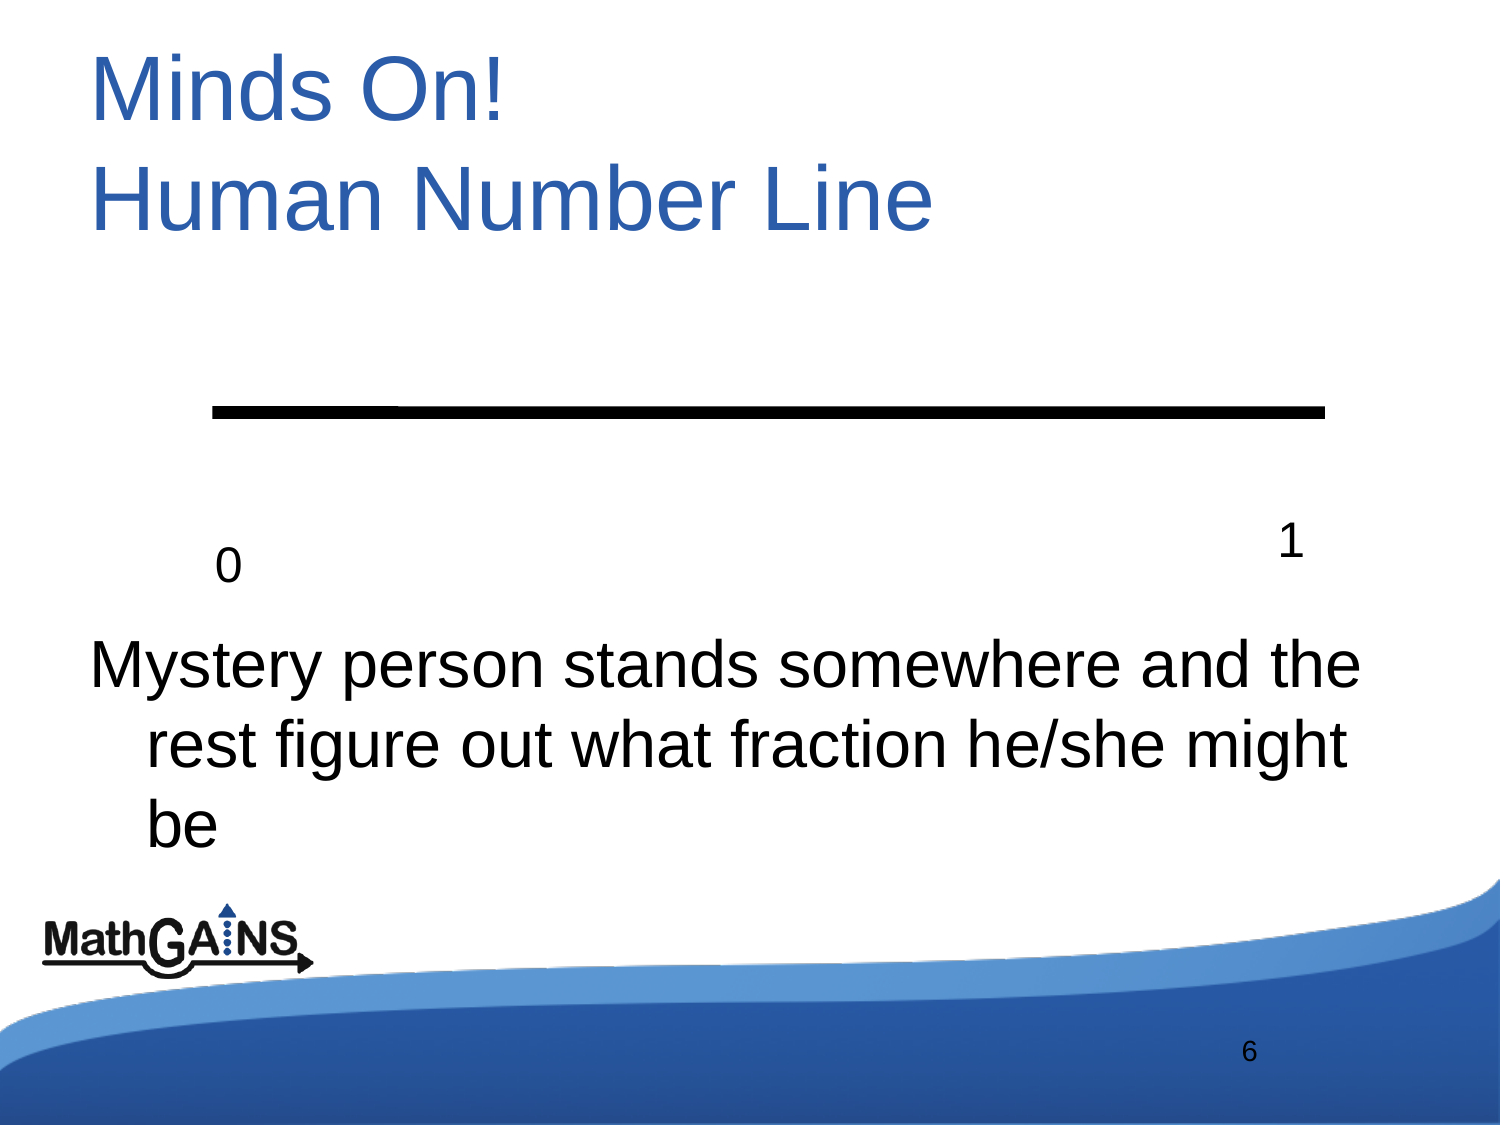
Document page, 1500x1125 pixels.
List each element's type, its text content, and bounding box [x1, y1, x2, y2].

text_box 0 [199, 524, 263, 600]
list Mystery person stands somewhere and the rest figure out what fraction he/she might be [74, 611, 1426, 874]
text_box 1 [1262, 499, 1363, 575]
title Minds On! Human Number Line [74, 14, 1426, 263]
picture [0, 875, 1500, 1125]
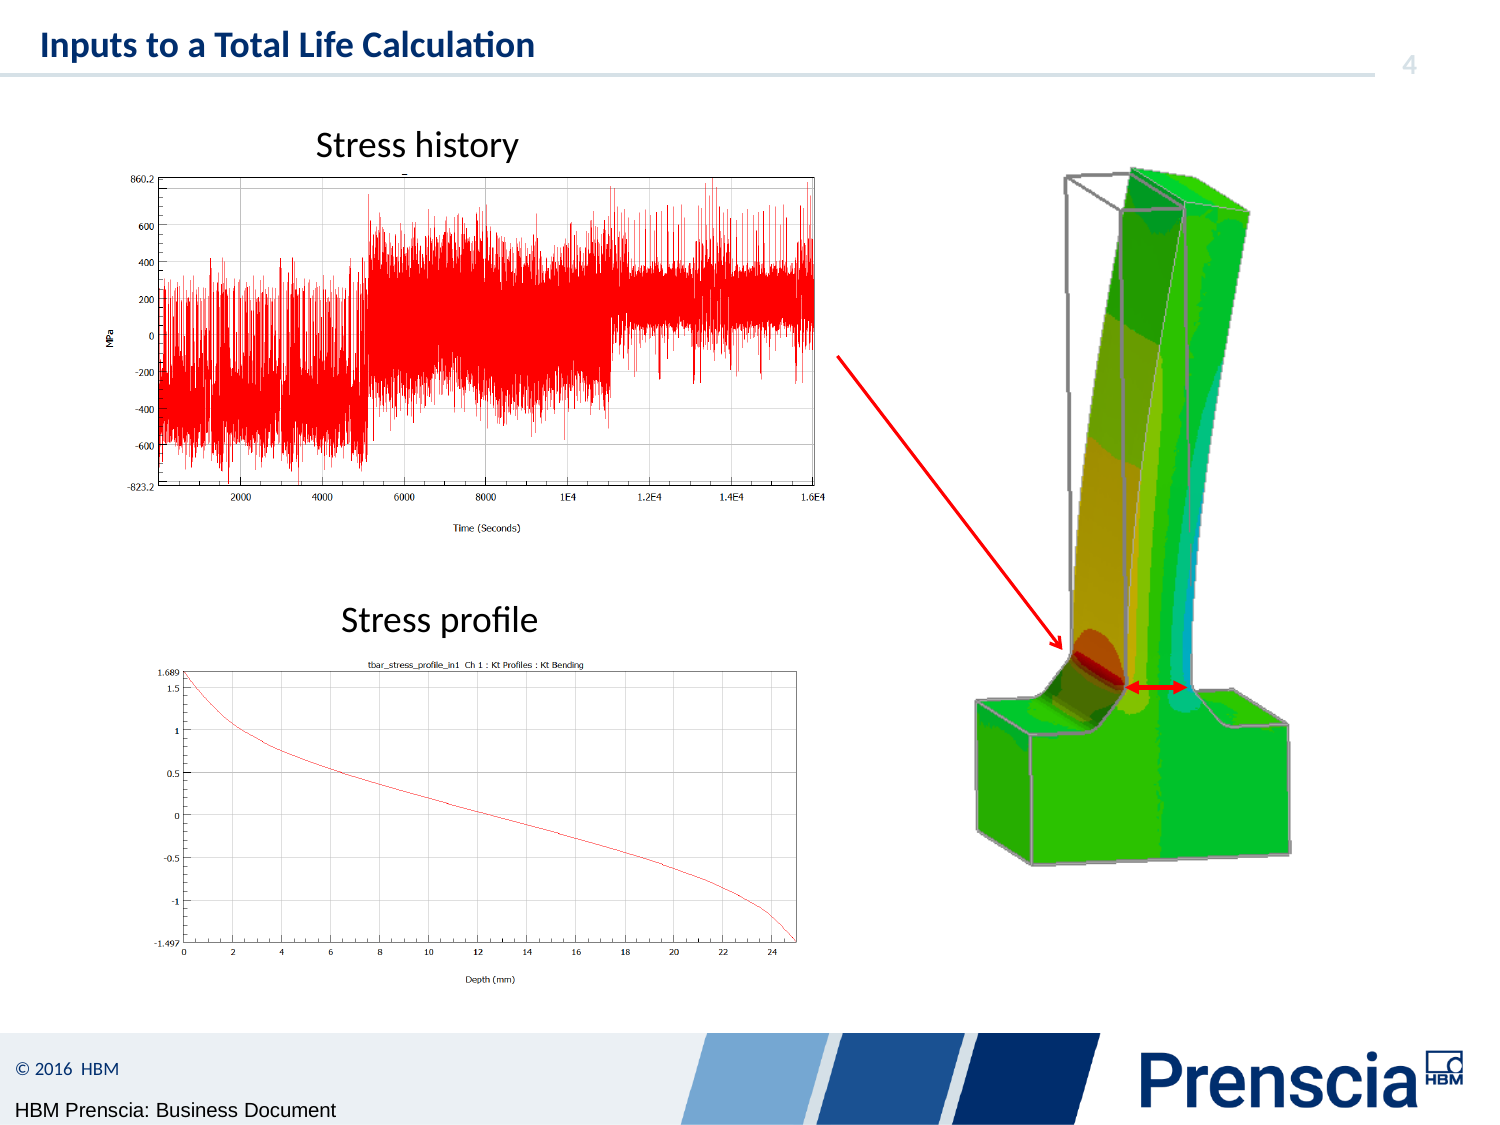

PROBLEM DESCRIPTION: The copy you write must hold every record verbatim and none of the pictures.

TASK ANSWER:
Document page, 1500x1125 pixels.
List each element's type, its text content, and bounding box [x1, y1, x2, y2].

text_box 0 [199, 524, 263, 600]
list Mystery person stands somewhere and the rest figure out what fraction he/she might be [74, 611, 1426, 874]
text_box 1 [1262, 499, 1363, 575]
title Minds On! Human Number Line [74, 14, 1426, 263]
picture [0, 875, 1500, 1125]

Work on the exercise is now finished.